You are viewing a comment permalink. View the original post to see all comments and the full post content.

Comments (117)

You are viewing a single comment's thread. Show more comments above.

Comment author: PhilGoetz 04 October 2011 02:44:53PM *  0 points [-]

The most popular PC games ever are The Sims and The Sims 2. Then World of Warcraft which is a multiplayer game.

I didn't know that about the Sims. That's what Wikipedia says also. But the number of video-game console games sold is several times the number of PC games sold. The next-best-selling games appear to be Wii Sports and Tetris. But, Wii sports was bundled with the console and often never played; and tetris is a phone game which has very little CPU power - there are reasons this is important, but I don't have time to explain.

So p(ego|...) needs revision - probably to somewhere between .5 and .9.

p(ego) and p(follow-thru) might not be independent.
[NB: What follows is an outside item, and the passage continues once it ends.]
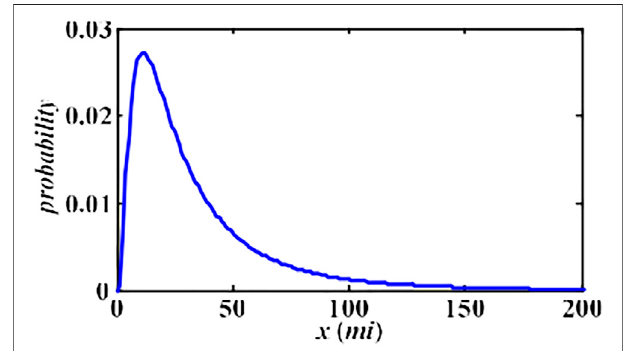
FIGURE 5 | Daily probability of driving distance.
The demographics of players playing what I call 'ego' games is heavily skewed towards adolescent males, as is the demographics of people who enjoy torturing small animals.

But I upvoted because it is kind of interesting and not deserving of -7, though I predict it will go much lower than that.

Thanks! I do think I deserve some credit for coming up with what may be a better argument for Christianity and for Islam than all the Christians and Muslims in the world working together have managed to come up with in 2000 years. :)

Comment author: Vivid 05 October 2011 05:43:41PM *  0 points [-]

deleted

Comment author: PhilGoetz 06 October 2011 02:32:34AM *  -1 points [-]

The iterated lossy cross-scale Keynesian beauty contest is a big attractor.

What is the iterated lossy cross-scale Keynesian beauty contest?

I can't tell whether anything you said is supposed to imply that there is a flaw in my reasoning. "Supporting whatever agentic information cascades have already most effectively burrowed themselves into the most salient cultural-political sphere" is not obviously wrong. When I provide a step-by-step argument that assigns a probability to each step and then multiplies them together, it has a limited number of places to attack; and you didn't mention any of them.

I don't understand much of what you wrote; but my impression is that you are trying to pull the discussion back into vague, subjective regions that provide endless opportunities for rhetorical displays, and no danger of making progress.